At first, it was going to be apples. In 1994, Fredericksen bought a 5-acre orchard that had been owned by David Bedford, a research scientist who breeds apples for the University of Minnesota. The land came with a couple of beehives used to pollinate the trees.
"I was scared of them at first," Fredericksen said of the bees. He made novice beekeeping mistakes, ending up with a lot of dead insects.
But he did notice how different honey tasted when it came from the hive instead of from a plastic bear. And he noticed how different the honey tasted in one hive compared to another.
When he decided there was a niche for single-source honey, he looked to beekeepers in Europe and New Zealand for inspiration. Raw varietal honeys are common overseas.
When he started selling his product at the Minneapolis Farmers Market, he found that some of his best customers were Europeans, Hispanics and Asians.
"All of them are more traditional honey consumers than Anglo-Saxon Americans," Fredericksen said.
One of their questions: "Is it right from the hive?" That concern for purity is not totally misplaced.
Blended honey could contain honey from anywhere, including China, where some honey has been banned from importation because it was produced using an antibiotic forbidden in the United States. Suspicions that some of that honey is still getting shipped here by first sending it to a third country have raised dark accusations of honey laundering.
Fredericksen said many of his customers prefer to buy honey from him still in the comb.
"They recognize that as pure. It's impossible to adulterate a piece of comb."
Other consumers like knowing that some of Fredericksen's bees are placed in organic farm locations. Customers are able to get descriptions of colony locations and dates when the honey was collected and extracted on Fredericksen's Web site, www. amesfarm.com.
THE BUZZ
His honey isn't cheap. The per-ounce cost is about twice what you'd pay for supermarket honey.
But "a lot of people are eating food not just to fill their belly. They want to know where did it come from? Who made it?" Fredericksen said. "You know the buzz with local. It's hot. People want local products."
Fredericksen's honey can be found on grocery shelves in the Twin Cities. About two-thirds of his honey is purchased at local Kowalski's, Whole Foods stores and a variety of Twin Cities co-ops, natural food and specialty food stores. The rest is sold at the farmers market.
Fredericksen has been a full-time honey-maker since September 2001. He doesn't want to get in the shipping business, so all he produces more than 15,000 pounds a year is sold around here.

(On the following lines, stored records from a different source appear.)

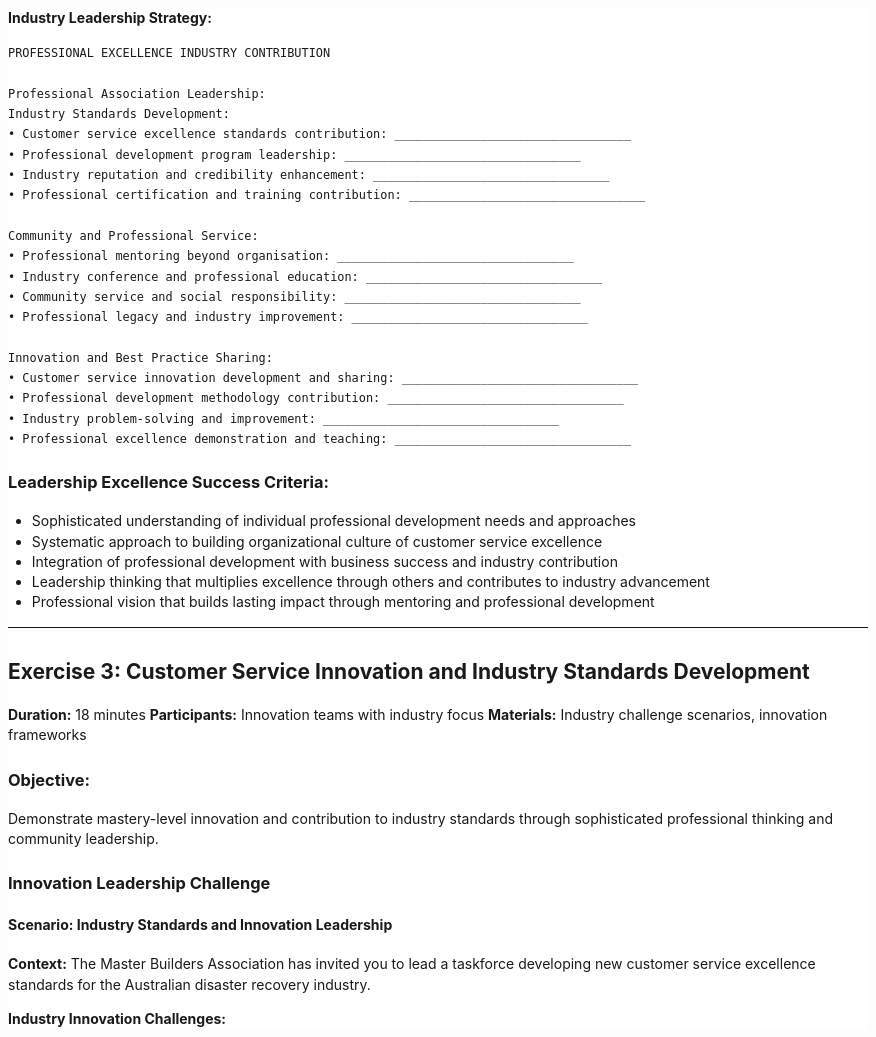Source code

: **Industry Leadership Strategy:**
```
PROFESSIONAL EXCELLENCE INDUSTRY CONTRIBUTION

Professional Association Leadership:
Industry Standards Development:
• Customer service excellence standards contribution: _________________________________
• Professional development program leadership: _________________________________
• Industry reputation and credibility enhancement: _________________________________
• Professional certification and training contribution: _________________________________

Community and Professional Service:
• Professional mentoring beyond organisation: _________________________________
• Industry conference and professional education: _________________________________
• Community service and social responsibility: _________________________________
• Professional legacy and industry improvement: _________________________________

Innovation and Best Practice Sharing:
• Customer service innovation development and sharing: _________________________________
• Professional development methodology contribution: _________________________________
• Industry problem-solving and improvement: _________________________________
• Professional excellence demonstration and teaching: _________________________________
```

### Leadership Excellence Success Criteria:
- Sophisticated understanding of individual professional development needs and approaches
- Systematic approach to building organizational culture of customer service excellence
- Integration of professional development with business success and industry contribution
- Leadership thinking that multiplies excellence through others and contributes to industry advancement
- Professional vision that builds lasting impact through mentoring and professional development

---

## Exercise 3: Customer Service Innovation and Industry Standards Development
**Duration:** 18 minutes
**Participants:** Innovation teams with industry focus
**Materials:** Industry challenge scenarios, innovation frameworks

### Objective:
Demonstrate mastery-level innovation and contribution to industry standards through sophisticated professional thinking and community leadership.

### Innovation Leadership Challenge

#### Scenario: Industry Standards and Innovation Leadership
**Context:** The Master Builders Association has invited you to lead a taskforce developing new customer service excellence standards for the Australian disaster recovery industry.

**Industry Innovation Challenges:**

"Every batch is unique," he said. But some varieties are extremely limited, the result of an unusual combination of weather conditions and rare plant growth and having a colony of bees ready and nearby at the right moment able to take advantage of the nectar.

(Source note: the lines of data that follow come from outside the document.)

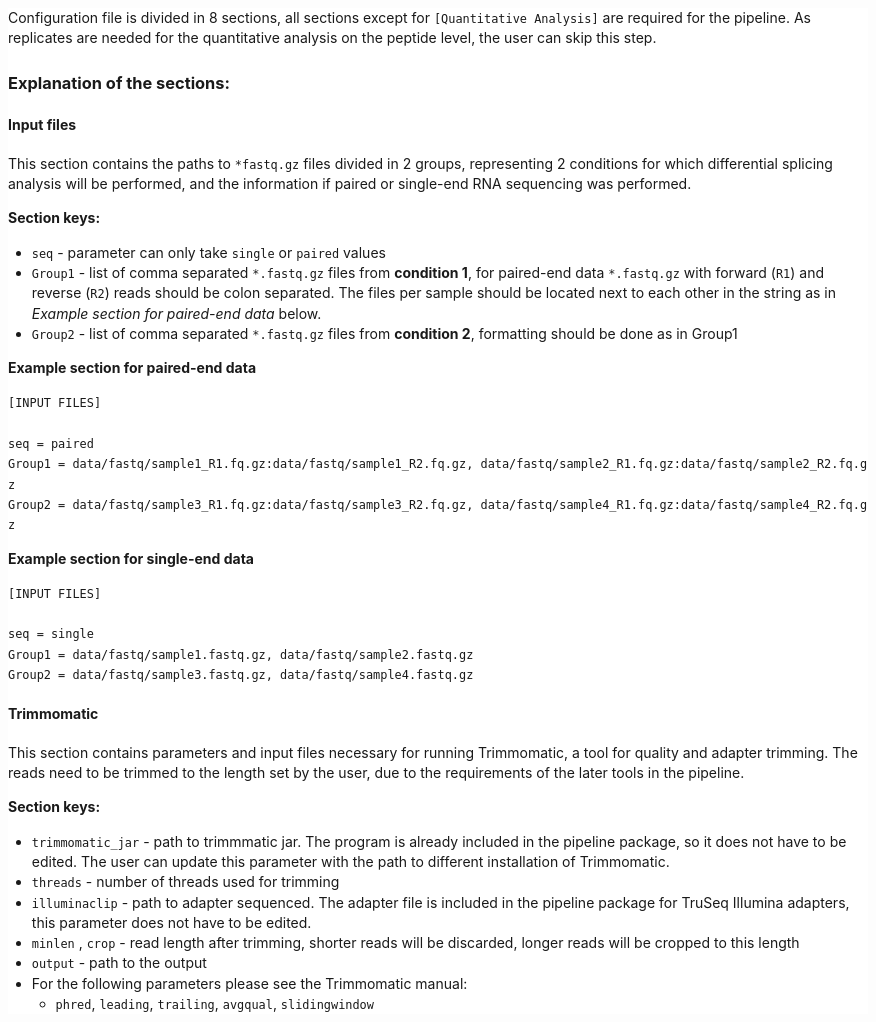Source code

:Configuration file is divided in 8 sections, all sections except for `[Quantitative Analysis]` are required for the pipeline. As replicates are needed for the quantitative analysis on the peptide level, the user can skip this step.

### Explanation of the sections:

#### Input files ####
This section contains the paths to `*fastq.gz` files divided in 2 groups, representing 2 conditions for which differential splicing analysis will be performed, and the information if paired or single-end RNA sequencing was performed.

**Section keys:**

* `seq` - parameter can only take `single` or `paired` values
* `Group1` - list of comma separated `*.fastq.gz` files from **condition 1**, for paired-end data `*.fastq.gz` with forward (`R1`) and reverse (`R2`) reads should be colon separated. The files per sample should be located next to each other in the string as in *Example section for paired-end data* below.
* `Group2` - list of comma separated `*.fastq.gz` files from **condition 2**, formatting should be done as in Group1

**Example section for paired-end data**

    [INPUT FILES]

	seq = paired
	Group1 = data/fastq/sample1_R1.fq.gz:data/fastq/sample1_R2.fq.gz, data/fastq/sample2_R1.fq.gz:data/fastq/sample2_R2.fq.gz
	Group2 = data/fastq/sample3_R1.fq.gz:data/fastq/sample3_R2.fq.gz, data/fastq/sample4_R1.fq.gz:data/fastq/sample4_R2.fq.gz

**Example section for single-end data**

    [INPUT FILES]

	seq = single
	Group1 = data/fastq/sample1.fastq.gz, data/fastq/sample2.fastq.gz
	Group2 = data/fastq/sample3.fastq.gz, data/fastq/sample4.fastq.gz

#### Trimmomatic ####
This section contains parameters and input files necessary for running Trimmomatic, a tool for quality and adapter trimming. The reads need to be trimmed to the length set by the user, due to the requirements of the later tools in the pipeline. 

**Section keys:**

* `trimmomatic_jar` - path to trimmmatic jar. The program is already included in the pipeline package, so it does not have to be edited. The user can update this parameter with the path to different installation of Trimmomatic.
* `threads` - number of threads used for trimming
* `illuminaclip` - path to adapter sequenced. The adapter file is included in the pipeline package for TruSeq Illumina adapters, this parameter does not have to be edited.
* `minlen` , `crop` - read length after trimming, shorter reads will be discarded, longer reads will be cropped to this length
* `output` - path to the output
* For the following parameters please see the Trimmomatic manual:
	* `phred`, `leading`, `trailing`, `avgqual`, `slidingwindow`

A wetlands restoration project once resulted in some blue vervain honey. But the plant got edged out of the area the next year.
"That was in 2001. We haven't seen it since," Fredericksen said.
His rare boneset honey will never make it to the grocery store. "I might have 50 jars of this," he said. He keeps it under the counter at the farmers market and sells it to his most discerning customers.
"People have picked up that some of the best basswood is from Painters Creek," he said. "Buckwheat is very popular. It's very hard to find."
In the future, Fredericksen hopes to push the envelope of U.S. honey production by creating some chestnut honey, a rarefied variety that typically has to be imported from Italy. In the "Zingerman's Guide to Good Eating," Ari Weinzweig describes chestnut honey as "deep, dark, mysterious, brown" with "a slightly bitter, sensually smoky flavor."
Fredericksen also wants to try to produce some fireweed honey on some property near Hovland. Fireweed honey, known as the "champagne of honeys," is normally found only in the Pacific Northwest. It's difficult to produce in cold regions. Fredericksen said he'll have to install some solar-powered electric fences to keep predators away from the hives.
"I'm looking for more distinctive, interesting honey," he said. "I'm looking for whatever I haven't found."